=== Section Start ===
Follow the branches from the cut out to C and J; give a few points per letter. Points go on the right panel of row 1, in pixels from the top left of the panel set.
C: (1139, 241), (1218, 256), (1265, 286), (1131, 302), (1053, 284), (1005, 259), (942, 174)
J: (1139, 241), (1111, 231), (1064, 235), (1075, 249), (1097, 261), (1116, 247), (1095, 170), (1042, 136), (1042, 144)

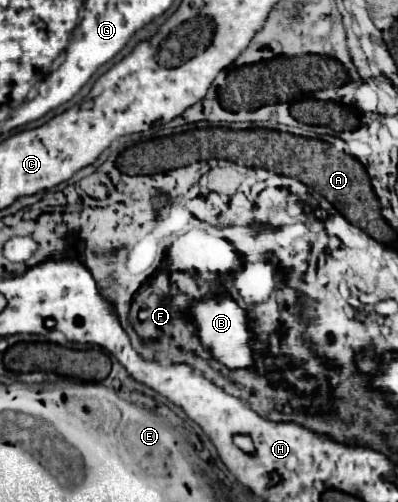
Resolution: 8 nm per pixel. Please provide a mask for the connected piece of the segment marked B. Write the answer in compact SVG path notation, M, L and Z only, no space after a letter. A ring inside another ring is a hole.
M201 301L191 309L193 317L195 317L195 325L197 325L197 335L201 339L201 343L205 347L209 347L209 351L213 353L213 357L217 361L221 361L225 367L229 369L237 369L237 367L251 367L253 365L253 355L249 349L249 315L245 313L245 309L241 309L237 303L233 301L225 301L225 303L217 303L217 301Z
=== Section End ===
Keep every word of the lines above unchanged in the copy, and omit the pictures.

Follow the branches from the cut out to C and J; give a few points per letter. Points go on the right panel of row 1, in pixels from the top left of the panel set.
C: (1139, 241), (1218, 256), (1265, 286), (1131, 302), (1053, 284), (1005, 259), (942, 174)
J: (1139, 241), (1111, 231), (1064, 235), (1075, 249), (1097, 261), (1116, 247), (1095, 170), (1042, 136), (1042, 144)

Resolution: 8 nm per pixel. Please provide a mask for the connected piece of the segment marked B. Write the answer in compact SVG path notation, M, L and Z only, no space after a letter. A ring inside another ring is a hole.
M201 301L191 309L193 317L195 317L195 325L197 325L197 335L201 339L201 343L205 347L209 347L209 351L213 353L213 357L217 361L221 361L225 367L229 369L237 369L237 367L251 367L253 365L253 355L249 349L249 315L245 313L245 309L241 309L237 303L233 301L225 301L225 303L217 303L217 301Z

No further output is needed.